Gav, this is so simple. The object distance (lens to subject distance) is the distance from the front nodal point to the object in focus. The image distance is that between the rear nodal point and the image plane. The object to sensor distance (which is what is marked on the distance scale of most lenses, for practical reasons) is the sum of the object distance, internodal distance (which may be negative) and image distance. You can have lenses with the same focal length (hence the same image distance for the same object distance) but very different internodal distances.
The entrance pupil is the surface the lens 'sees' the world from. It is very easy to find.
Do you need more of this explaining or do you know enough to fill in the gaps? You haven't explained why your answer is correct, but you expect me to explain my answer - which should be obvious to anyone who has some knowledge of optics. I would like to read your explanation of why you believe you are correct.
Now that you point that out, I am not correct about merely lining up the sensors and objects.
However,
neither are you correct about merely lining up the entrance pupils and objects.
1/FL = 1/(front node to object) + 1/(
back node to sensor)
So lining up the objects and the front nodes is exactly as insufficient as lining up the sensors is. They both only end up holding constant 2 out of the 4 numbers that matter (object and sensor, or object and front node). No amount of lining up anything in fact will therefore work to automatically take care of such math for us, because one variable can't solve for two unknowns. It would require measuring the additional values and computing ratios no matter what.
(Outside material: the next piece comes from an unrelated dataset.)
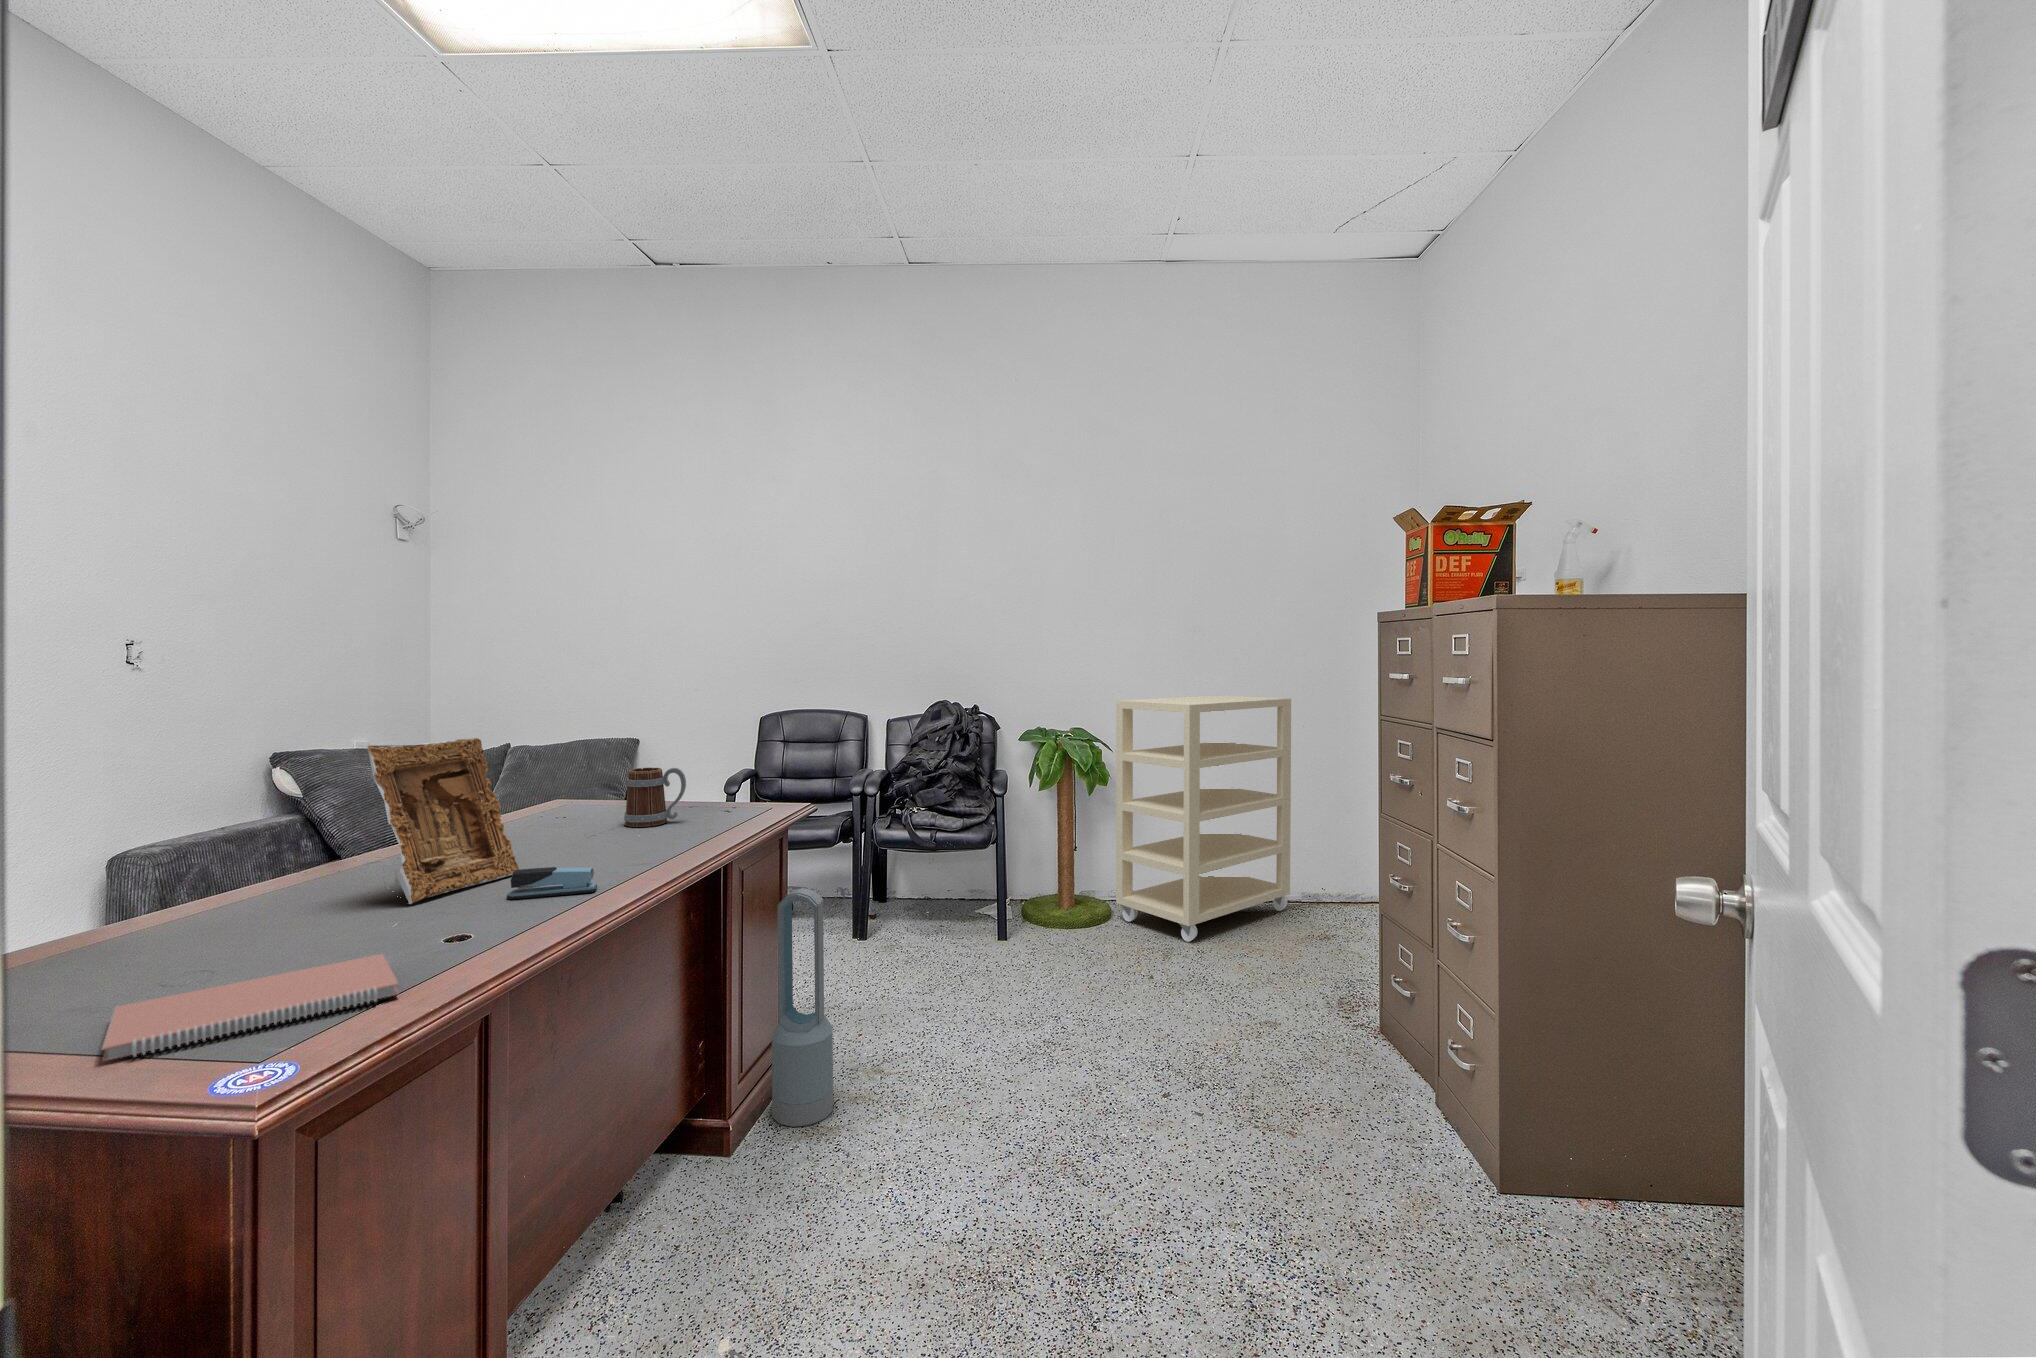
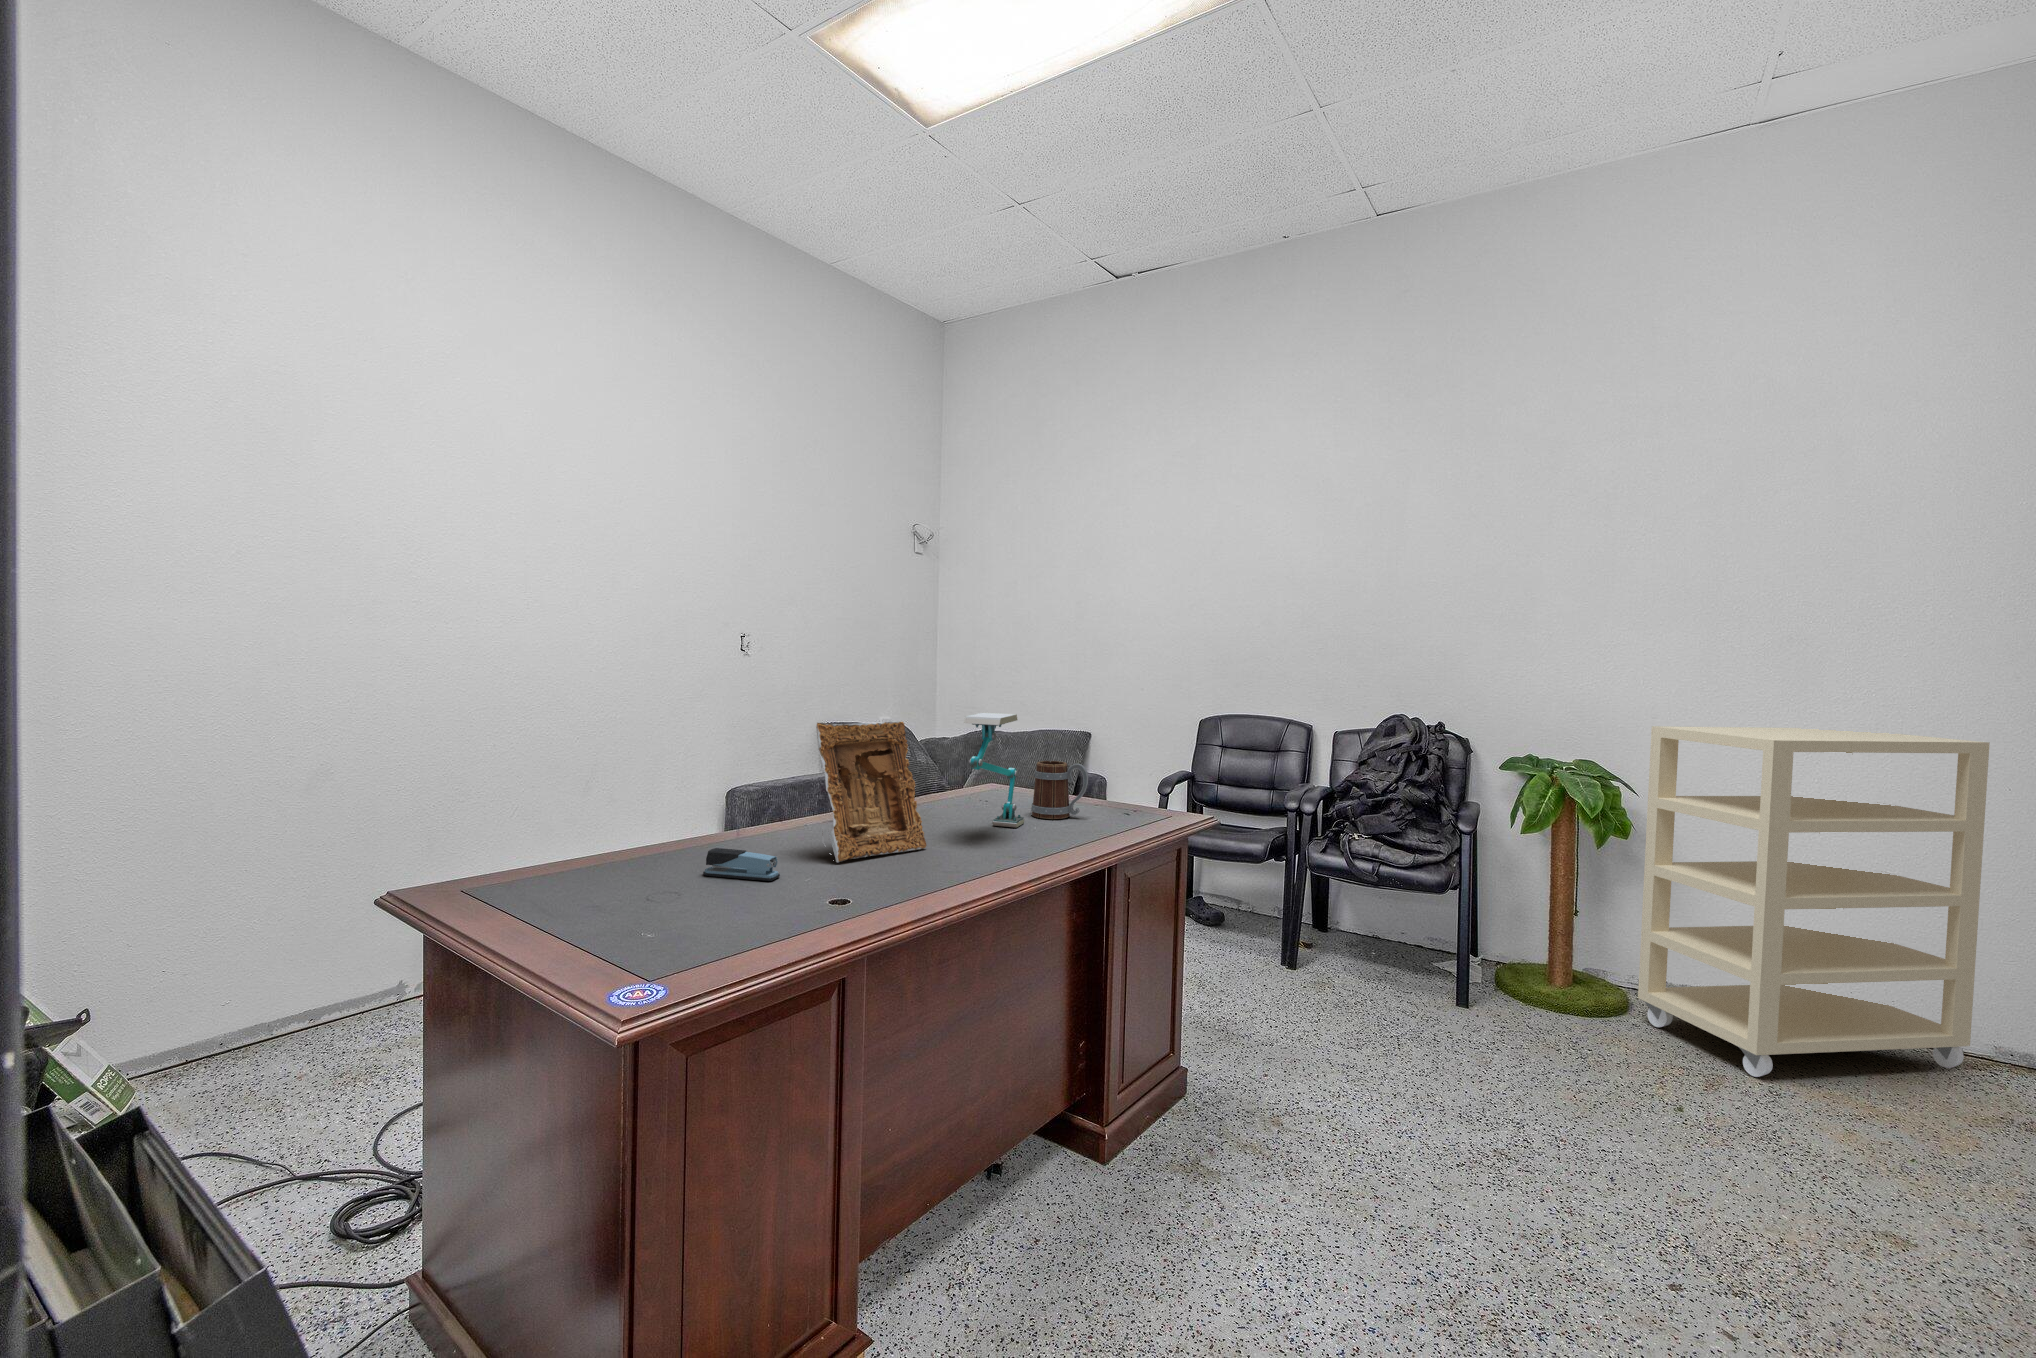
desk lamp: none [555,722,621,840] -> present [964,713,1024,828]
stapler: present [507,867,597,899] -> present [703,848,780,881]
air purifier: present [772,888,833,1127] -> none [1152,906,1220,1163]
notebook: present [102,954,398,1061] -> none [606,903,795,950]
However, we don't know where the rear nodal point is, so that entire method won't work, either, if you want to actually know the exact FL (or do we? Please explain how to find the rear nodal point if so). You can't just do arithmetic with the distance scale markings, because
the entire point of the thread is that we don't trust the manufacturer's markings (Also lots of lenses don't have those anyway). So since we can't trust them not to have rounded off or fudged those numbers either, how else can we calculate the rear nodal distance?
You might be able to measure only the sensor, and then use back focal as your unknown to solve, to simple answer whether the FL's are the same (not what they are). But if you're going to measure something and compute anyway, then starting by lining up sensors, and then measuring the front nodal point and calculating would ALSO work, and would take exactly as much effort.
Instead of all of that, I suggest an entirely different, empirical, guess and check method:
1) Get a piece of pegboard
2) jam some dowel rods in a rectangle, making them fairly far apart (several inches at least)
3) Tape off a straight perpendicular line from the dowel rod on the ground and place camera on a stool or tripod centered over that line at a height amidst the height of the dowel rods.
4) Put on lens #1, and take photos and adjust along the tape line until you get the front two dowel rods right at the edges of the frame.
5) Put on lens #2, and do the same thing, until they're right at the edges of the frame.
6) Measure the parallax distance between, for example, the front right dowel and the back right dowel in the two photos. If the effective focal lengths are equal, then parallax should be equal when the framing is matched. If not, then not.